In several countries that have privatised their utilities sectors, gas, power and water are separated industries regulated by sector-specific regulators. In a parallel development, in jurisdictions where there is a shortage of cheap and clean freshwater, desalination is becoming an important source of water supply. Where the primary energy source is gas, the use of combined cycle gas turbine power plants to supply electricity for desalination links the gas, electricity and water industries. We use the case of the financial collapse of an integrated water and power Public Private Partnership project to illustrate the problems that can arise from such convergence, and to draw lessons for businesses, market design and regulators. A water solutions company had successfully tendered (based on lowest bid price per cubic metre of water) to build a desalination plant for a public sector water agency that would deliver an agreed volume of desalinated water per day for a 25-year period. The technology proposed and used was an integrated on-site CCGT power plant to supply electricity to the desalination plant as well as to the electricity grid. The business strategy was for proﬁts from electricity sales to subsidise the desalination plant’s operation costs. However, as energy prices fell, the combination of take-or-pay high price LNG contracts and low electricity prices in a competitive electricity wholesale market led to operating losses that sent the company deep into debt.
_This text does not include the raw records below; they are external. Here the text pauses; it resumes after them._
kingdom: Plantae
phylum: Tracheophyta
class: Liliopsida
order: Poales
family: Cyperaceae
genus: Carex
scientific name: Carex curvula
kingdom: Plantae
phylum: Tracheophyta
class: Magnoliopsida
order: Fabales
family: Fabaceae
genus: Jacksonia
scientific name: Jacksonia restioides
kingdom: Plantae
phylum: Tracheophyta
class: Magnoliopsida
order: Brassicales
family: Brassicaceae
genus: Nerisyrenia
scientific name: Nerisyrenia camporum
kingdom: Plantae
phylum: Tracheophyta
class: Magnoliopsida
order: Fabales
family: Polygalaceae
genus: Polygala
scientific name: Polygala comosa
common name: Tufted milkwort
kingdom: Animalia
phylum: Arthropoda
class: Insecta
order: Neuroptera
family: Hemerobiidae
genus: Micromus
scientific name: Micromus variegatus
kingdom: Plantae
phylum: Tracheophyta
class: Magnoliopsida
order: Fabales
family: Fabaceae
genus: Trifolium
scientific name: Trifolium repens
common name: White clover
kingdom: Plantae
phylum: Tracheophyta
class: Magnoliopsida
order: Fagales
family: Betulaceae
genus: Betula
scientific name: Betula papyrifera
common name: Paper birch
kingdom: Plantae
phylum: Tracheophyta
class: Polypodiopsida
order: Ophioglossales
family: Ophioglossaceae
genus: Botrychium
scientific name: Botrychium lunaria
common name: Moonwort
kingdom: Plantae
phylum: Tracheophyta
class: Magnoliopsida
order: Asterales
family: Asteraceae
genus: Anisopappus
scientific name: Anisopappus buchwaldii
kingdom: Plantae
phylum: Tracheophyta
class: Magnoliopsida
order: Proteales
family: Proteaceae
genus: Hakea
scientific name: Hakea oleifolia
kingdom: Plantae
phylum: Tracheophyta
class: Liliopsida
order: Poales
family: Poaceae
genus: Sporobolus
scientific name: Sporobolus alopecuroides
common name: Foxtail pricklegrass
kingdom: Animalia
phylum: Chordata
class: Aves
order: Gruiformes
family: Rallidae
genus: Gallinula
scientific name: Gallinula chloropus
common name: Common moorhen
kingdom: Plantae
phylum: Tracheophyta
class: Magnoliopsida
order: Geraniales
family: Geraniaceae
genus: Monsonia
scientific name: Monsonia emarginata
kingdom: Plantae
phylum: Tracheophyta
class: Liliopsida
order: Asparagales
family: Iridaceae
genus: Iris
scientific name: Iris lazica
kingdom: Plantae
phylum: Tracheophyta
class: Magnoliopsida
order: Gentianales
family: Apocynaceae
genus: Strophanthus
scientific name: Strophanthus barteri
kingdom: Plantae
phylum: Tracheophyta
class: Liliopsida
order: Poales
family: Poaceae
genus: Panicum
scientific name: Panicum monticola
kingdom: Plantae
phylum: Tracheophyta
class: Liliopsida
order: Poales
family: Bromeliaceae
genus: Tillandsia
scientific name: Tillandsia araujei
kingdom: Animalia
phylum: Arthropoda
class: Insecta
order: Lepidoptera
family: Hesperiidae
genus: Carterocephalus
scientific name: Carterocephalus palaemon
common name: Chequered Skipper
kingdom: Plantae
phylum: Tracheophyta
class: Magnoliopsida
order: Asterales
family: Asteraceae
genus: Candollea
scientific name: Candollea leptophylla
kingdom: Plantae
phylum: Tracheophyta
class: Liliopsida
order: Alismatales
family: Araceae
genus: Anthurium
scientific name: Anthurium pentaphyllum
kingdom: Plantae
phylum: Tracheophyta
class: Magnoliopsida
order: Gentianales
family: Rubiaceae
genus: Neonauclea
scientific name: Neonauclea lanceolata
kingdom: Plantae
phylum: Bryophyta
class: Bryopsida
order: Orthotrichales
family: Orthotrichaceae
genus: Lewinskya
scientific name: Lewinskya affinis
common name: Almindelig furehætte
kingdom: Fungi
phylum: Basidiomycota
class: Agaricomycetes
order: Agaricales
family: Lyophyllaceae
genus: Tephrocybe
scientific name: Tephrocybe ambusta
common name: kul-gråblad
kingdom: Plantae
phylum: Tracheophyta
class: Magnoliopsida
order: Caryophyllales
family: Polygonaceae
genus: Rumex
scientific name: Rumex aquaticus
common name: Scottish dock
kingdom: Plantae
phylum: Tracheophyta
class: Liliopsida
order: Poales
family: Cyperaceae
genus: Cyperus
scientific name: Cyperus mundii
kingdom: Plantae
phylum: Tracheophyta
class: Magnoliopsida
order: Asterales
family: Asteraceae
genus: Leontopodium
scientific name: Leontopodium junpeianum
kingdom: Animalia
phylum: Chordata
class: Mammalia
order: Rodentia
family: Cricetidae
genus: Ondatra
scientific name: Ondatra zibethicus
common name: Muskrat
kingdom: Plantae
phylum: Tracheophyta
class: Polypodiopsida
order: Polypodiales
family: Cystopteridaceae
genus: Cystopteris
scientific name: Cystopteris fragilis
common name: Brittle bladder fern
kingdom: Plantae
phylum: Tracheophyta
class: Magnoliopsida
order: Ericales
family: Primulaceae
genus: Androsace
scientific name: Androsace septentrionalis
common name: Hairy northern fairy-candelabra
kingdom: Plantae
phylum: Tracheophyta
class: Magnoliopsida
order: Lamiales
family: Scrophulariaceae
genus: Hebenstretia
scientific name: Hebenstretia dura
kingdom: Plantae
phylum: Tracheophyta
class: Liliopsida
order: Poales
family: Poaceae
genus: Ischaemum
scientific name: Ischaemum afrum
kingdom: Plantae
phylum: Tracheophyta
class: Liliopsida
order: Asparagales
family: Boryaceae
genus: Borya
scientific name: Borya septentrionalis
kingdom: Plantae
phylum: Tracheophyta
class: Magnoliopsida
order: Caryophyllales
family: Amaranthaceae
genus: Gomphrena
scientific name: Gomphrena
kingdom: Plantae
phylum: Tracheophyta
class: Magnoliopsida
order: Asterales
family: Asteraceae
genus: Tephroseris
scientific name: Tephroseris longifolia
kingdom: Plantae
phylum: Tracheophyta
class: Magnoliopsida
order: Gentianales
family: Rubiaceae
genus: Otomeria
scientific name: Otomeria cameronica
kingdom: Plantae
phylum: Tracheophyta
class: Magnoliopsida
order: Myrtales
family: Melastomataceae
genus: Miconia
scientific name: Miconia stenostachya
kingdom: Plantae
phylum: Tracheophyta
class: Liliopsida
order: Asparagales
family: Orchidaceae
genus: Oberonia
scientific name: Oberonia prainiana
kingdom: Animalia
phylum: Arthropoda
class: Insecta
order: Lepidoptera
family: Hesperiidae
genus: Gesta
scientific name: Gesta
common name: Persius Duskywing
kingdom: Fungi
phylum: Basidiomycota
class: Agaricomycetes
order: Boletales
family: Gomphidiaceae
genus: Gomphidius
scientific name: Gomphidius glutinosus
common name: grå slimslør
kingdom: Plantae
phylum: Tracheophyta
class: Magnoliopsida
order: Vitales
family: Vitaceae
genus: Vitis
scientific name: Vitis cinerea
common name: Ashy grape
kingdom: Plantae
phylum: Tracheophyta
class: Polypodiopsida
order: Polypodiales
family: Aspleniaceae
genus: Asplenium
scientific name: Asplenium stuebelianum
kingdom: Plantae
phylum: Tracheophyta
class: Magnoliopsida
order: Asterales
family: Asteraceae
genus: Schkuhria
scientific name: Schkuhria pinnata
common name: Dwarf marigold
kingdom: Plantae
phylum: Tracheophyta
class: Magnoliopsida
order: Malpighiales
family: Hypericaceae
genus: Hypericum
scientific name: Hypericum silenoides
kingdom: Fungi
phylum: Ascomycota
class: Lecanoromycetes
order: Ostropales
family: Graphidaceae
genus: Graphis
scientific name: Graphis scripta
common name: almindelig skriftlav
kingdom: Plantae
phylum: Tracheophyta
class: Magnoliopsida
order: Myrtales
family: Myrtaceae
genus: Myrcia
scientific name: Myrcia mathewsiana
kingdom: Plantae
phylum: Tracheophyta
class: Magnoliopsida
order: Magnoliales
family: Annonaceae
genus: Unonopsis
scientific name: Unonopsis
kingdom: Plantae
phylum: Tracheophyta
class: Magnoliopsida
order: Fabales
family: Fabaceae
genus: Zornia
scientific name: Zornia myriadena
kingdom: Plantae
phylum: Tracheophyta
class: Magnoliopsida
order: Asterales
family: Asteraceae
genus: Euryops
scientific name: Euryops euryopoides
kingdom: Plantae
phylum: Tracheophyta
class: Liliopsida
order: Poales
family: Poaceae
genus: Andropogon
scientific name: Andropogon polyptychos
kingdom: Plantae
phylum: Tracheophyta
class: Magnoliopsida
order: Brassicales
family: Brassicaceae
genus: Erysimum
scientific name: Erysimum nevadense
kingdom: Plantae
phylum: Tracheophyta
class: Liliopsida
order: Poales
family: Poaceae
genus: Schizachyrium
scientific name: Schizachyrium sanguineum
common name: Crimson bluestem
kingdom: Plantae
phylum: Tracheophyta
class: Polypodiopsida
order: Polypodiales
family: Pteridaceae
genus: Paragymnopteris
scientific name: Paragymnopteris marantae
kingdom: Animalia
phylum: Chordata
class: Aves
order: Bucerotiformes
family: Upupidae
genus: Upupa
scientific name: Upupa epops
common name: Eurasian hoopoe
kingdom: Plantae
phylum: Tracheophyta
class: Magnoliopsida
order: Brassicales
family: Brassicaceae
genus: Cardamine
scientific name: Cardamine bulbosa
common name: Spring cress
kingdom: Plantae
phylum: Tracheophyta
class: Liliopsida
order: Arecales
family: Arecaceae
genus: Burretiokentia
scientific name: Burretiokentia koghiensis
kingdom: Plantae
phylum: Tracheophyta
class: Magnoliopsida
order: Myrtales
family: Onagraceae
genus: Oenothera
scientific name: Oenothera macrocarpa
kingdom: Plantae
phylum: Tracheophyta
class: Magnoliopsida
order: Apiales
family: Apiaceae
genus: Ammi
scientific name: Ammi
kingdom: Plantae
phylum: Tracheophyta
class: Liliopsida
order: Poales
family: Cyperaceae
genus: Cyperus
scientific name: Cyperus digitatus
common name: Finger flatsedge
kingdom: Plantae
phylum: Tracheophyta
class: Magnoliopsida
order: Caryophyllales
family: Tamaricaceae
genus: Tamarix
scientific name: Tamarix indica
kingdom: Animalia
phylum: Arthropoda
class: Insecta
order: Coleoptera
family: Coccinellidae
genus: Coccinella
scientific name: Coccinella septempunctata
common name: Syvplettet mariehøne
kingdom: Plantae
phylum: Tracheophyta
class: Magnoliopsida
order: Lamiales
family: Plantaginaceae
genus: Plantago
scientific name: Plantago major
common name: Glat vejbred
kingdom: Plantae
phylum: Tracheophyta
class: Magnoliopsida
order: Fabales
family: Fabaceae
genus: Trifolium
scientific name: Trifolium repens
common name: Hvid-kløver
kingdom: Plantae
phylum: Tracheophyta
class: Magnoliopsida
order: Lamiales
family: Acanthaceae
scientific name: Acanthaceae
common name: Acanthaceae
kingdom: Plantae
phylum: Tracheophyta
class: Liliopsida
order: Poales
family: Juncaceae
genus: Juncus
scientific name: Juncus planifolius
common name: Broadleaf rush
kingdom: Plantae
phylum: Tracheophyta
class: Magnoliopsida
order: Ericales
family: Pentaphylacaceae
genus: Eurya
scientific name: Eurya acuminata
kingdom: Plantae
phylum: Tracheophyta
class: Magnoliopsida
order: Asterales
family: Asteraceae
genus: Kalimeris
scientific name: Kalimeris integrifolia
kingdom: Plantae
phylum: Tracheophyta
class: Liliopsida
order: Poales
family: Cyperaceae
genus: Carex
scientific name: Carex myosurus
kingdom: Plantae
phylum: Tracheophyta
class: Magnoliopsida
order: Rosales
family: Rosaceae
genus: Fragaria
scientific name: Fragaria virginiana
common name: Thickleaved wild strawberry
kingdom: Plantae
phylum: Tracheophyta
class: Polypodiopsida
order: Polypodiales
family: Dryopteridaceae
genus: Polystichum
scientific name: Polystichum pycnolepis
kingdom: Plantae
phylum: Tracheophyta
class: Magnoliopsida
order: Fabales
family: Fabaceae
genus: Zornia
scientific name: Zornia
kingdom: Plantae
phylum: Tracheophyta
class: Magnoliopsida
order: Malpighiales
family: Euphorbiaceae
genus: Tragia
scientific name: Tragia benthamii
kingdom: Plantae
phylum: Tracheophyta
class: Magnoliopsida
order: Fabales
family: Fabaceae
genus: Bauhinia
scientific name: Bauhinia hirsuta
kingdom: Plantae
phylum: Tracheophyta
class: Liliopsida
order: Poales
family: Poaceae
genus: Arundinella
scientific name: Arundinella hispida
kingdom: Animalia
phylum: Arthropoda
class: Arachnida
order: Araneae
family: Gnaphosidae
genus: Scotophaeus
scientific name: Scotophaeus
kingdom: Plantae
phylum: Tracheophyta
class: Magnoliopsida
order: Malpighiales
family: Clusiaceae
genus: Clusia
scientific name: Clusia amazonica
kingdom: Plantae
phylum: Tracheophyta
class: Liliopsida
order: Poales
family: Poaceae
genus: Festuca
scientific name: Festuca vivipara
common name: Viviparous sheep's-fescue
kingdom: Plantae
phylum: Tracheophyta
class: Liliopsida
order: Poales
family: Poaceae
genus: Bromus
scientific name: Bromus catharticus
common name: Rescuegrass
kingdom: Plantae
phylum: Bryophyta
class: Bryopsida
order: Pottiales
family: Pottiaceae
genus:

The reasons for the collapse of the business were not technological or operational but failure to understand the market risks arising from infrastructure convergence, long-term contractual arrangements and missing markets. The solution is neither regulatory convergence nor regulating the interfaces of converging sectors. Instead, we make a case for dynamic regulation, hedging markets and shorter term contracts to mitigate the business risks for firms in increasingly integrated and converging sectors.
ABOUT THE AUTHOR
Sock-Yong Phang is Professor of Economics at the Singapore Management University. She researches in the areas of urban economics and regulatory economics, focusing on housing, infrastructure and Public-Private Partnerships. Her recent publications include the book “Policy Innovations for Affordable Housing in Singapore”, and journal articles “A general framework for price regulation of airports”, and “Urban rail transit PPPs: Lessons from East Asian Cities”. She has previously served as board member of Singapore’s Urban Redevelopment Authority, the Land Transport Authority, and the Public Transport Council. She was a Commission Member of the Competition and Consumer Commission of Singapore from 2005 to 2016 and has been a board member of the Energy Market Authority since 2015.